One feature of the initiative Griffin mentioned was using “force multipliers,” a term he took from his service in the Army to explain how campus leaders are trained in prevention and how to spread the message of avoiding use of any illicit pills of opioids.

Students were invited to training on Narcan usage and what to look for in signs of opioid overdose. Narcan is a brand name for naloxone and is used to administer to those who have overdosed on opioids.

Answering a question from UAPB political science teacher Henry Brooks, Griffin said fentanyl, a synthetic opioid said to be 50 to 100 times more potent than morphine, is being mixed with marijuana.

“I ask that because around the country, there’s a lot of marijuana use,” Brooks said. “I don’t think students see that as a problem.”

Leonardo Glover, director of counseling and student wellness at UAPB, said the campus is well equipped to handle cases of opioid abuse.

“We pray that no one is dabbling in any of that, but if you do, just know that we have resources here for you guys,” he said.

The Arkansas Department of Human Services, citing data from the Centers for Disease Control and Prevention, reported Arkansas in 2022 had the second-highest opioid prescription rate in the U.S. with 72.2 per 100 persons, second only to Alabama (74.5). It was reported the national rate in 2022 was 46.8.

Arkansas reported 306 opioid overdose deaths between December 2022 and December 2023, a 13.8% decrease from the year before, according to data from the Arkansas Department of Health.

Griffin’s predecessor, current Lt. Gov. Leslie Rutledge, announced in December 2022 the AG’s office would transfer $140 million in opioid settlement funds to the state’s general revenue. Rutledge told the Arkansas Democrat-Gazette at the time the office secured about $430 million in opioid settlements, and Griffin said $140 million shares of that amount has been allocated to counties and cities.

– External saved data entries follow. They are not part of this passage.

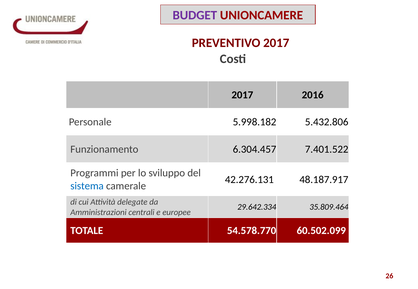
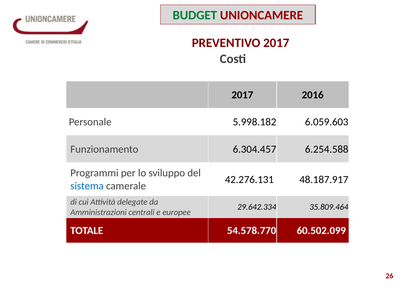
BUDGET colour: purple -> green
5.432.806: 5.432.806 -> 6.059.603
7.401.522: 7.401.522 -> 6.254.588
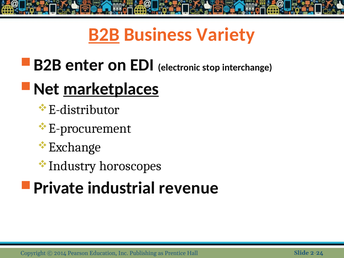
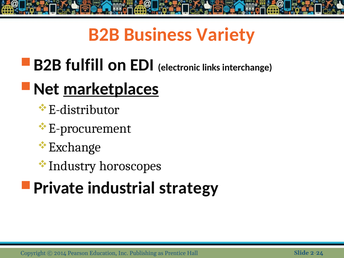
B2B underline: present -> none
enter: enter -> fulfill
stop: stop -> links
revenue: revenue -> strategy
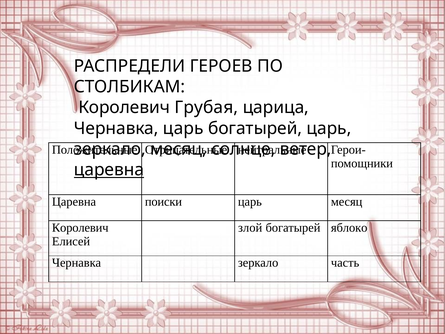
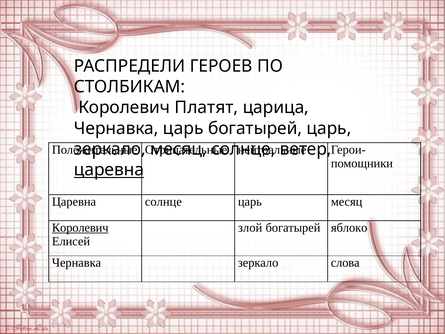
Грубая: Грубая -> Платят
Царевна поиски: поиски -> солнце
Королевич at (80, 228) underline: none -> present
часть: часть -> слова
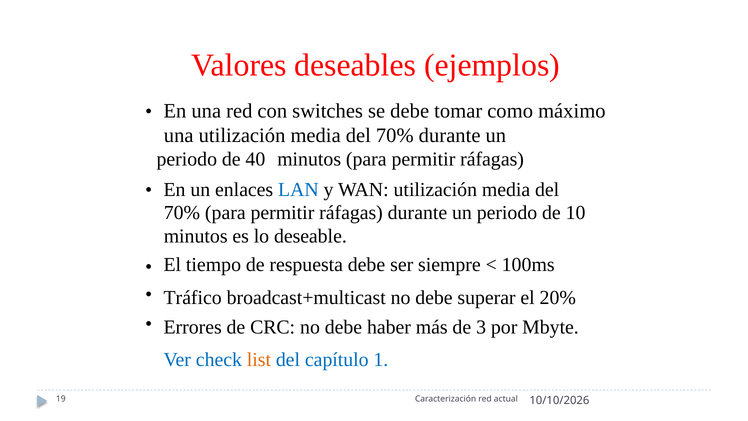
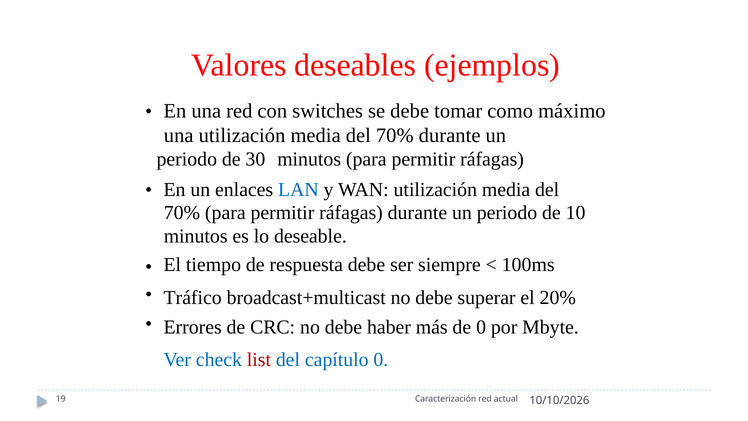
40: 40 -> 30
de 3: 3 -> 0
list colour: orange -> red
capítulo 1: 1 -> 0
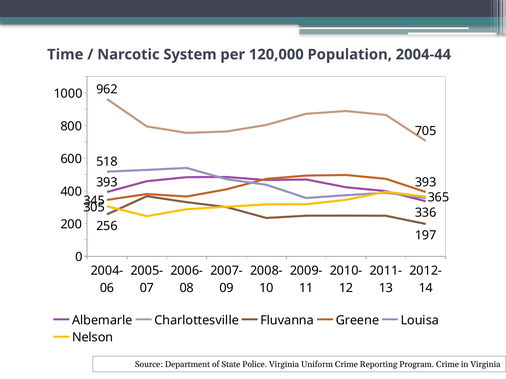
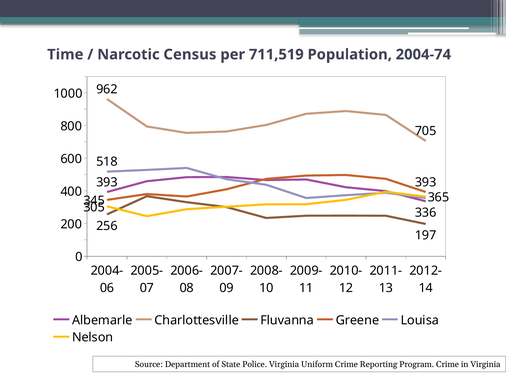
System: System -> Census
120,000: 120,000 -> 711,519
2004-44: 2004-44 -> 2004-74
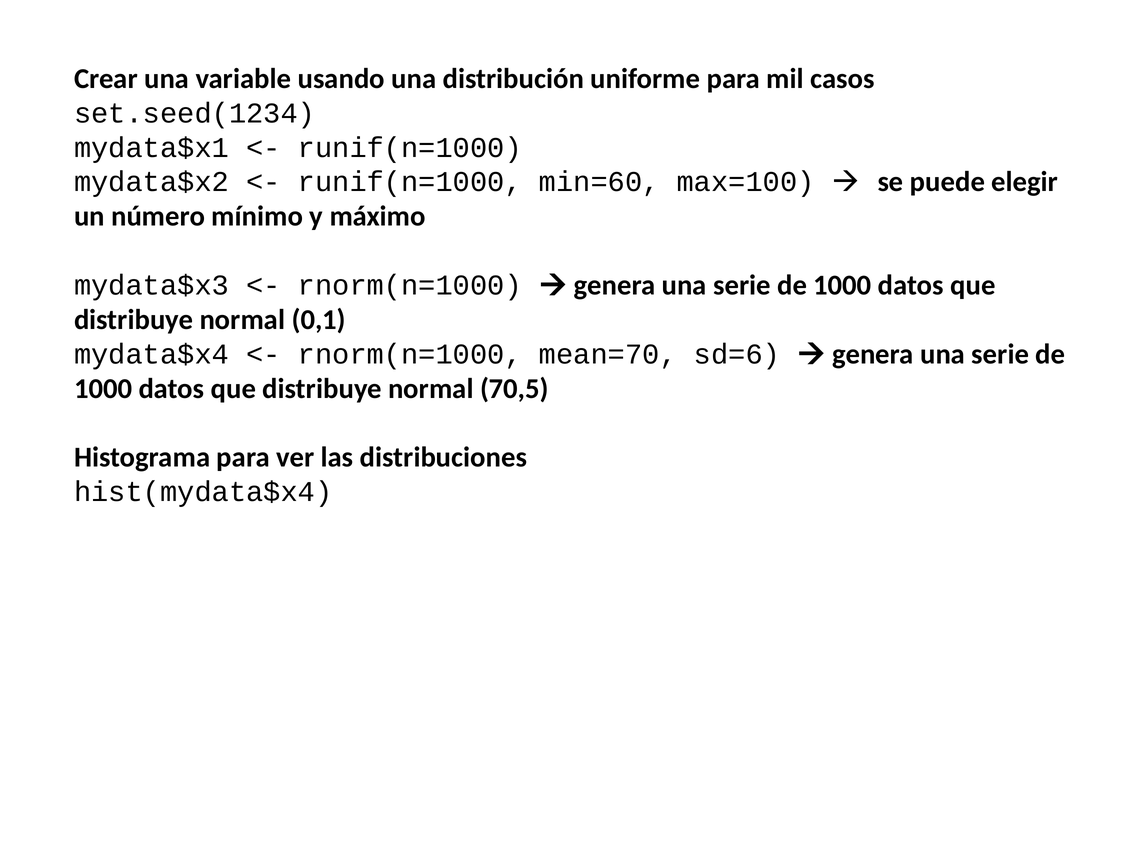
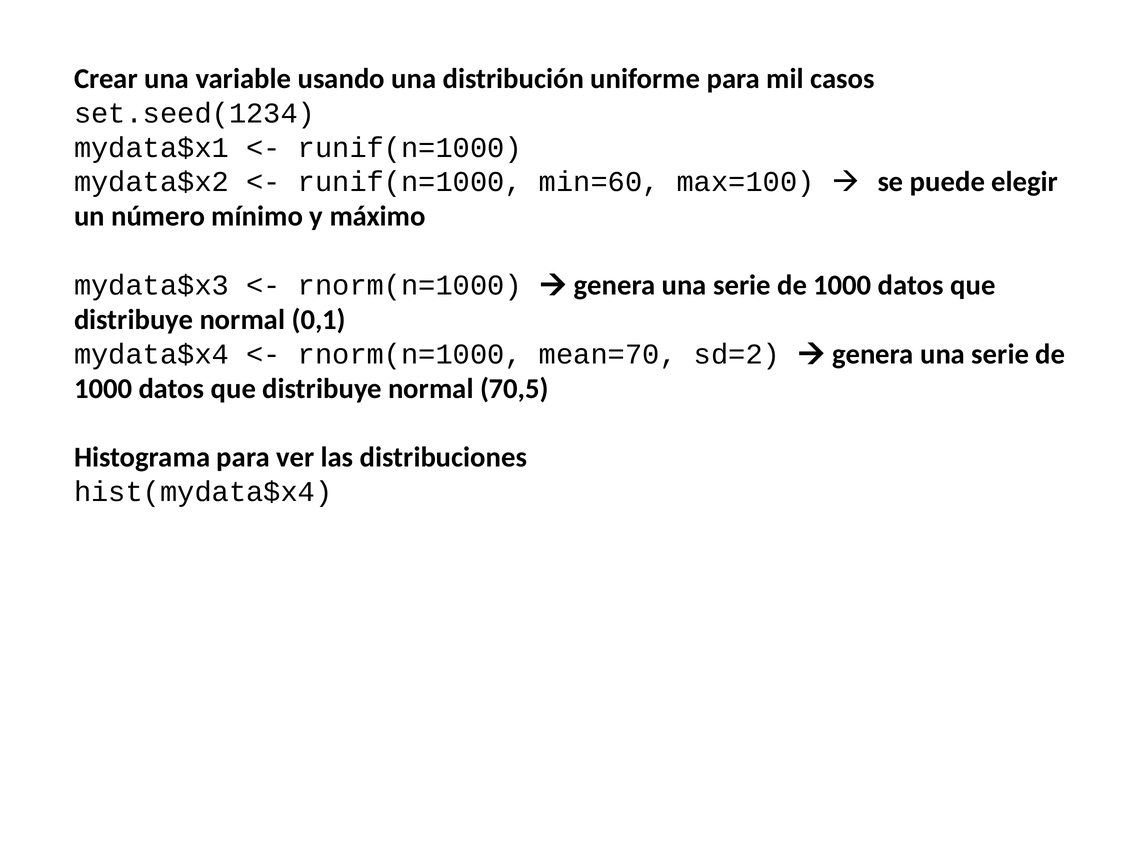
sd=6: sd=6 -> sd=2
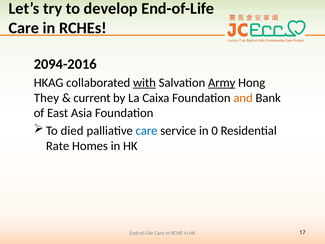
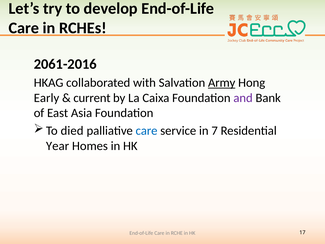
2094-2016: 2094-2016 -> 2061-2016
with underline: present -> none
They: They -> Early
and colour: orange -> purple
0: 0 -> 7
Rate: Rate -> Year
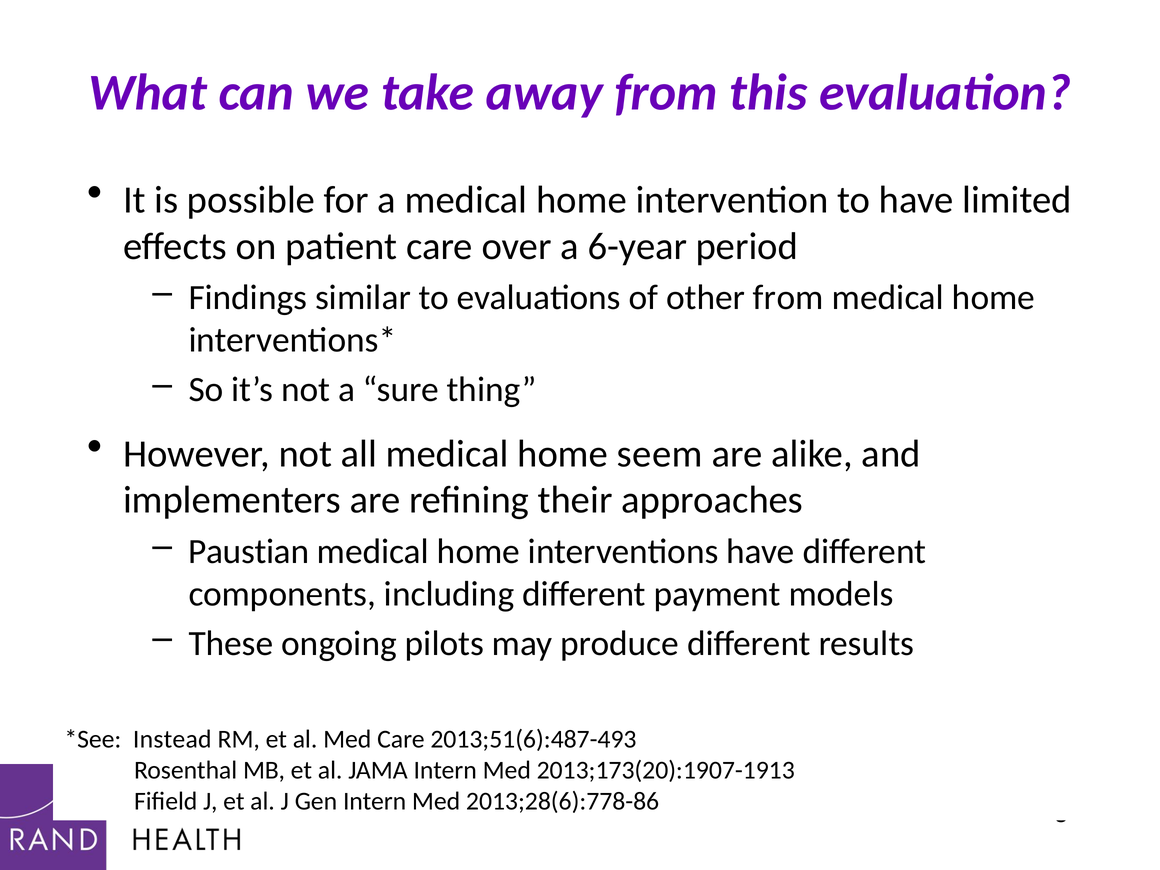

Griffin said he had not seen any data broken into counties or regions of Arkansas, but his office is funding treatment centers across the state.

“One in particular we funded in south Arkansas is in El Dorado, and a lot of the facilities are in bigger towns,” Griffin said. “They draw from around, so there’s no question that’s having an impact on Southeast Arkansas, but we’re funding this sort of thing all over the state, and our mobile clinic, which is going all around the state including south Arkansas.”

Griffin said he’s heard from treatment centers that patients could not receive treatment without the funds his office has given.

The One Pill Can Kill initiative is not one of the big-ticket items funded by the settlement dollars, Griffin added, but he said his office has committed $50 million to Arkansas Children’s Hospital to build a National Center for Opioid Research.

“There’s no place like it in the country or the world, that I know of,” Griffin said. “We have established that and they have already started construction on that.”